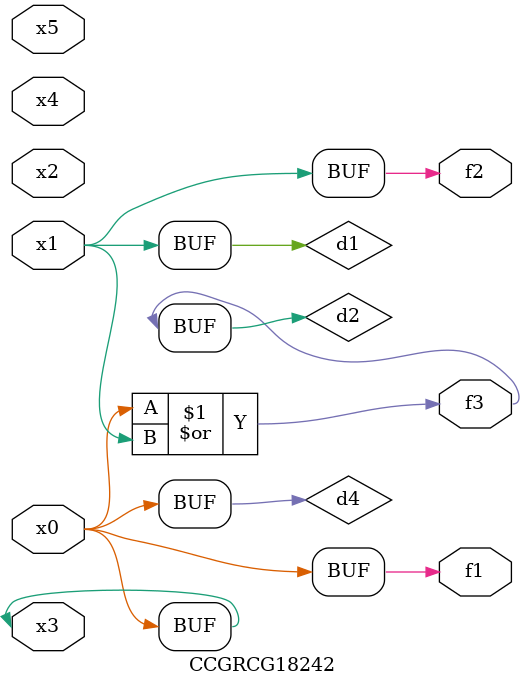
<source format=v>
module CCGRCG18242(
	input x0, x1, x2, x3, x4, x5,
	output f1, f2, f3
);

	wire d1, d2, d3, d4;

	and (d1, x1);
	or (d2, x0, x1);
	nand (d3, x0, x5);
	buf (d4, x0, x3);
	assign f1 = d4;
	assign f2 = d1;
	assign f3 = d2;
endmodule

</source>
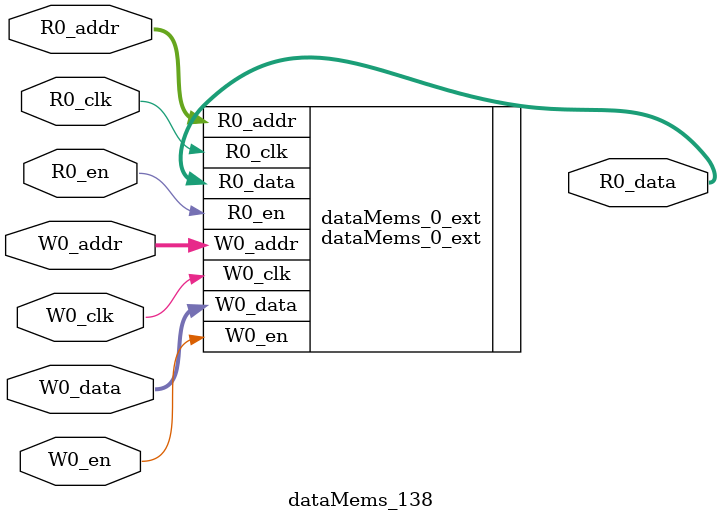
<source format=sv>
`ifndef RANDOMIZE
  `ifdef RANDOMIZE_REG_INIT
    `define RANDOMIZE
  `endif // RANDOMIZE_REG_INIT
`endif // not def RANDOMIZE
`ifndef RANDOMIZE
  `ifdef RANDOMIZE_MEM_INIT
    `define RANDOMIZE
  `endif // RANDOMIZE_MEM_INIT
`endif // not def RANDOMIZE

`ifndef RANDOM
  `define RANDOM $random
`endif // not def RANDOM

// Users can define 'PRINTF_COND' to add an extra gate to prints.
`ifndef PRINTF_COND_
  `ifdef PRINTF_COND
    `define PRINTF_COND_ (`PRINTF_COND)
  `else  // PRINTF_COND
    `define PRINTF_COND_ 1
  `endif // PRINTF_COND
`endif // not def PRINTF_COND_

// Users can define 'ASSERT_VERBOSE_COND' to add an extra gate to assert error printing.
`ifndef ASSERT_VERBOSE_COND_
  `ifdef ASSERT_VERBOSE_COND
    `define ASSERT_VERBOSE_COND_ (`ASSERT_VERBOSE_COND)
  `else  // ASSERT_VERBOSE_COND
    `define ASSERT_VERBOSE_COND_ 1
  `endif // ASSERT_VERBOSE_COND
`endif // not def ASSERT_VERBOSE_COND_

// Users can define 'STOP_COND' to add an extra gate to stop conditions.
`ifndef STOP_COND_
  `ifdef STOP_COND
    `define STOP_COND_ (`STOP_COND)
  `else  // STOP_COND
    `define STOP_COND_ 1
  `endif // STOP_COND
`endif // not def STOP_COND_

// Users can define INIT_RANDOM as general code that gets injected into the
// initializer block for modules with registers.
`ifndef INIT_RANDOM
  `define INIT_RANDOM
`endif // not def INIT_RANDOM

// If using random initialization, you can also define RANDOMIZE_DELAY to
// customize the delay used, otherwise 0.002 is used.
`ifndef RANDOMIZE_DELAY
  `define RANDOMIZE_DELAY 0.002
`endif // not def RANDOMIZE_DELAY

// Define INIT_RANDOM_PROLOG_ for use in our modules below.
`ifndef INIT_RANDOM_PROLOG_
  `ifdef RANDOMIZE
    `ifdef VERILATOR
      `define INIT_RANDOM_PROLOG_ `INIT_RANDOM
    `else  // VERILATOR
      `define INIT_RANDOM_PROLOG_ `INIT_RANDOM #`RANDOMIZE_DELAY begin end
    `endif // VERILATOR
  `else  // RANDOMIZE
    `define INIT_RANDOM_PROLOG_
  `endif // RANDOMIZE
`endif // not def INIT_RANDOM_PROLOG_

// Include register initializers in init blocks unless synthesis is set
`ifndef SYNTHESIS
  `ifndef ENABLE_INITIAL_REG_
    `define ENABLE_INITIAL_REG_
  `endif // not def ENABLE_INITIAL_REG_
`endif // not def SYNTHESIS

// Include rmemory initializers in init blocks unless synthesis is set
`ifndef SYNTHESIS
  `ifndef ENABLE_INITIAL_MEM_
    `define ENABLE_INITIAL_MEM_
  `endif // not def ENABLE_INITIAL_MEM_
`endif // not def SYNTHESIS

module dataMems_138(	// @[generators/ara/src/main/scala/UnsafeAXI4ToTL.scala:365:62]
  input  [4:0]  R0_addr,
  input         R0_en,
  input         R0_clk,
  output [66:0] R0_data,
  input  [4:0]  W0_addr,
  input         W0_en,
  input         W0_clk,
  input  [66:0] W0_data
);

  dataMems_0_ext dataMems_0_ext (	// @[generators/ara/src/main/scala/UnsafeAXI4ToTL.scala:365:62]
    .R0_addr (R0_addr),
    .R0_en   (R0_en),
    .R0_clk  (R0_clk),
    .R0_data (R0_data),
    .W0_addr (W0_addr),
    .W0_en   (W0_en),
    .W0_clk  (W0_clk),
    .W0_data (W0_data)
  );
endmodule


</source>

━━━━━━━━━━━━━━━━━━━━

How to complete this task:
Should a picture appear among the entries, skip it and copy the rest exactly.

Response:
<source format=v>
module CCGRCG18242(
	input x0, x1, x2, x3, x4, x5,
	output f1, f2, f3
);

	wire d1, d2, d3, d4;

	and (d1, x1);
	or (d2, x0, x1);
	nand (d3, x0, x5);
	buf (d4, x0, x3);
	assign f1 = d4;
	assign f2 = d1;
	assign f3 = d2;
endmodule

</source>
<source format=sv>
`ifndef RANDOMIZE
  `ifdef RANDOMIZE_REG_INIT
    `define RANDOMIZE
  `endif // RANDOMIZE_REG_INIT
`endif // not def RANDOMIZE
`ifndef RANDOMIZE
  `ifdef RANDOMIZE_MEM_INIT
    `define RANDOMIZE
  `endif // RANDOMIZE_MEM_INIT
`endif // not def RANDOMIZE

`ifndef RANDOM
  `define RANDOM $random
`endif // not def RANDOM

// Users can define 'PRINTF_COND' to add an extra gate to prints.
`ifndef PRINTF_COND_
  `ifdef PRINTF_COND
    `define PRINTF_COND_ (`PRINTF_COND)
  `else  // PRINTF_COND
    `define PRINTF_COND_ 1
  `endif // PRINTF_COND
`endif // not def PRINTF_COND_

// Users can define 'ASSERT_VERBOSE_COND' to add an extra gate to assert error printing.
`ifndef ASSERT_VERBOSE_COND_
  `ifdef ASSERT_VERBOSE_COND
    `define ASSERT_VERBOSE_COND_ (`ASSERT_VERBOSE_COND)
  `else  // ASSERT_VERBOSE_COND
    `define ASSERT_VERBOSE_COND_ 1
  `endif // ASSERT_VERBOSE_COND
`endif // not def ASSERT_VERBOSE_COND_

// Users can define 'STOP_COND' to add an extra gate to stop conditions.
`ifndef STOP_COND_
  `ifdef STOP_COND
    `define STOP_COND_ (`STOP_COND)
  `else  // STOP_COND
    `define STOP_COND_ 1
  `endif // STOP_COND
`endif // not def STOP_COND_

// Users can define INIT_RANDOM as general code that gets injected into the
// initializer block for modules with registers.
`ifndef INIT_RANDOM
  `define INIT_RANDOM
`endif // not def INIT_RANDOM

// If using random initialization, you can also define RANDOMIZE_DELAY to
// customize the delay used, otherwise 0.002 is used.
`ifndef RANDOMIZE_DELAY
  `define RANDOMIZE_DELAY 0.002
`endif // not def RANDOMIZE_DELAY

// Define INIT_RANDOM_PROLOG_ for use in our modules below.
`ifndef INIT_RANDOM_PROLOG_
  `ifdef RANDOMIZE
    `ifdef VERILATOR
      `define INIT_RANDOM_PROLOG_ `INIT_RANDOM
    `else  // VERILATOR
      `define INIT_RANDOM_PROLOG_ `INIT_RANDOM #`RANDOMIZE_DELAY begin end
    `endif // VERILATOR
  `else  // RANDOMIZE
    `define INIT_RANDOM_PROLOG_
  `endif // RANDOMIZE
`endif // not def INIT_RANDOM_PROLOG_

// Include register initializers in init blocks unless synthesis is set
`ifndef SYNTHESIS
  `ifndef ENABLE_INITIAL_REG_
    `define ENABLE_INITIAL_REG_
  `endif // not def ENABLE_INITIAL_REG_
`endif // not def SYNTHESIS

// Include rmemory initializers in init blocks unless synthesis is set
`ifndef SYNTHESIS
  `ifndef ENABLE_INITIAL_MEM_
    `define ENABLE_INITIAL_MEM_
  `endif // not def ENABLE_INITIAL_MEM_
`endif // not def SYNTHESIS

module dataMems_138(	// @[generators/ara/src/main/scala/UnsafeAXI4ToTL.scala:365:62]
  input  [4:0]  R0_addr,
  input         R0_en,
  input         R0_clk,
  output [66:0] R0_data,
  input  [4:0]  W0_addr,
  input         W0_en,
  input         W0_clk,
  input  [66:0] W0_data
);

  dataMems_0_ext dataMems_0_ext (	// @[generators/ara/src/main/scala/UnsafeAXI4ToTL.scala:365:62]
    .R0_addr (R0_addr),
    .R0_en   (R0_en),
    .R0_clk  (R0_clk),
    .R0_data (R0_data),
    .W0_addr (W0_addr),
    .W0_en   (W0_en),
    .W0_clk  (W0_clk),
    .W0_data (W0_data)
  );
endmodule


</source>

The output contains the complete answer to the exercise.